(What to do):
Please write out the section of the doubly robust estimator text starting at "Properties of DRE" and ending at "from observational data.", word for word.

(Selected excerpt):
Doubly Robust Estimator

DRE is a combined method from REG and IPW

In the previous two sections, we used REG and IPW to recover the mean outcome when the population received treatment (A=1) and when the population did not receive the treatment (A=0) and form ACE formulas. We assumed we specified the correct model for both approaches, which allowed us to build an unbiased model. However, the assumption does not always hold, and it is often unrealistic and incapable of defining the model that involves all relevant confounding variables, measured and unmeasured.

To address this limitation that both estimators have, it will be nice to combine the outcome regression model with a model for the exposure to estimate the causal effect of an exposure on an outcome, which forms the double robust estimator. It combines these 2 approaches such that only 1 of the 2 models needs to be correctly specified to make unbiasedness holds. We construct a combined estimator such that if we construct one model correctly (REG or IPW), our combined estimator will produce unbiased estimates of the average causal effect. More importantly, we don’t need to know which of the two models is correctly specified (REG or IPW); just that at least one is correctly specified is enough. In simple words, it means that we don’t put all of our eggs in one basket with one approach, rather we reduce our risk of getting a biased model by having two shots at getting the answer correct.

Properties of DRE

Because of its hybrid feature, DRE has better flexibility and robustness to model misspecification, which allows it to be less biased and useful in situations with uncertainty about the adequacy of the adjustment for confounding. Since this method has been applied in various fields to estimate the average causal effects of interventions, policies, and programs that are closely related to our lives. Therefore, understanding the principles of double robustness estimation and applying this method to real-world data is critical for drawing causal inferences from observational data.

(Data items)
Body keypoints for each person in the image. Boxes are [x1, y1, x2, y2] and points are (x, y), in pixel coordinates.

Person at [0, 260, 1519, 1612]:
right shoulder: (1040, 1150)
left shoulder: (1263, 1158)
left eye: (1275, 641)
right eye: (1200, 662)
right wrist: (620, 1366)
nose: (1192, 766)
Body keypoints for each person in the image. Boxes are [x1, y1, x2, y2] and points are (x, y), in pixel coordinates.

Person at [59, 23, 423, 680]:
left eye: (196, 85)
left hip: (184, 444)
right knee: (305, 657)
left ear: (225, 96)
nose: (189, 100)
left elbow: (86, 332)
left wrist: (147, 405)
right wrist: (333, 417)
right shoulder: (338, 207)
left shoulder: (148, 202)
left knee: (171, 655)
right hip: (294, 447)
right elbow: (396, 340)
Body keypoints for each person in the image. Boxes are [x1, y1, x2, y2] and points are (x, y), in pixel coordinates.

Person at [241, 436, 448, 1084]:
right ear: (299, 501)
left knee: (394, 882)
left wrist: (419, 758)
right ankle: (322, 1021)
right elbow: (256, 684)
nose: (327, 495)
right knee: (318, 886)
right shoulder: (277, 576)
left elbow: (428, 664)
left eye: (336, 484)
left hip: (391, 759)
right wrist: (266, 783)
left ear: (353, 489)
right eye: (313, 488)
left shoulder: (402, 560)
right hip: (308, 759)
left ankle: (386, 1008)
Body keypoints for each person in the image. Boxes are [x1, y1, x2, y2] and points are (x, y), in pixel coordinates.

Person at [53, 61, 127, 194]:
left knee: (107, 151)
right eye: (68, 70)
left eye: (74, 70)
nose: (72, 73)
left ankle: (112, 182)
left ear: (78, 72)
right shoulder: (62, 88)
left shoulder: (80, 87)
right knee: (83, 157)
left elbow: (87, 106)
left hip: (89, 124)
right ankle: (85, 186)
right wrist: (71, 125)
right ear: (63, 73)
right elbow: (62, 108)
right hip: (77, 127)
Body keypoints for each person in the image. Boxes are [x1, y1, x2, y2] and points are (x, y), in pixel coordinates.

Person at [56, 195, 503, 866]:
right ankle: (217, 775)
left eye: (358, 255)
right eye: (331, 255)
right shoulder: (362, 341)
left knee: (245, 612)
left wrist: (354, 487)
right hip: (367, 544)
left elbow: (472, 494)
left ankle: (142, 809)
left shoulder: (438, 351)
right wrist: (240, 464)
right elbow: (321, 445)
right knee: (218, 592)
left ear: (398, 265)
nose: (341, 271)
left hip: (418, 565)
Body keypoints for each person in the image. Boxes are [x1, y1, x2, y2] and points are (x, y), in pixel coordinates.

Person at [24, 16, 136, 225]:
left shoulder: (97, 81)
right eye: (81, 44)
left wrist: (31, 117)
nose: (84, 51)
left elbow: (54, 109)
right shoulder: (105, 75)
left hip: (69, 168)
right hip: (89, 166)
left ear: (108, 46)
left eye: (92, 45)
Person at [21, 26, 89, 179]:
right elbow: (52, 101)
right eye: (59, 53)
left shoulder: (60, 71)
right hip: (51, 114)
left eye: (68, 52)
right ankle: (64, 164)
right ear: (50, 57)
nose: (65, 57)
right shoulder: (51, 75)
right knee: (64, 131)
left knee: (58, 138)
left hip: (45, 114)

(Solution to this task):
Properties of DRE

Because of its hybrid feature, DRE has better flexibility and robustness to model misspecification, which allows it to be less biased and useful in situations with uncertainty about the adequacy of the adjustment for confounding. Since this method has been applied in various fields to estimate the average causal effects of interventions, policies, and programs that are closely related to our lives. Therefore, understanding the principles of double robustness estimation and applying this method to real-world data is critical for drawing causal inferences from observational data.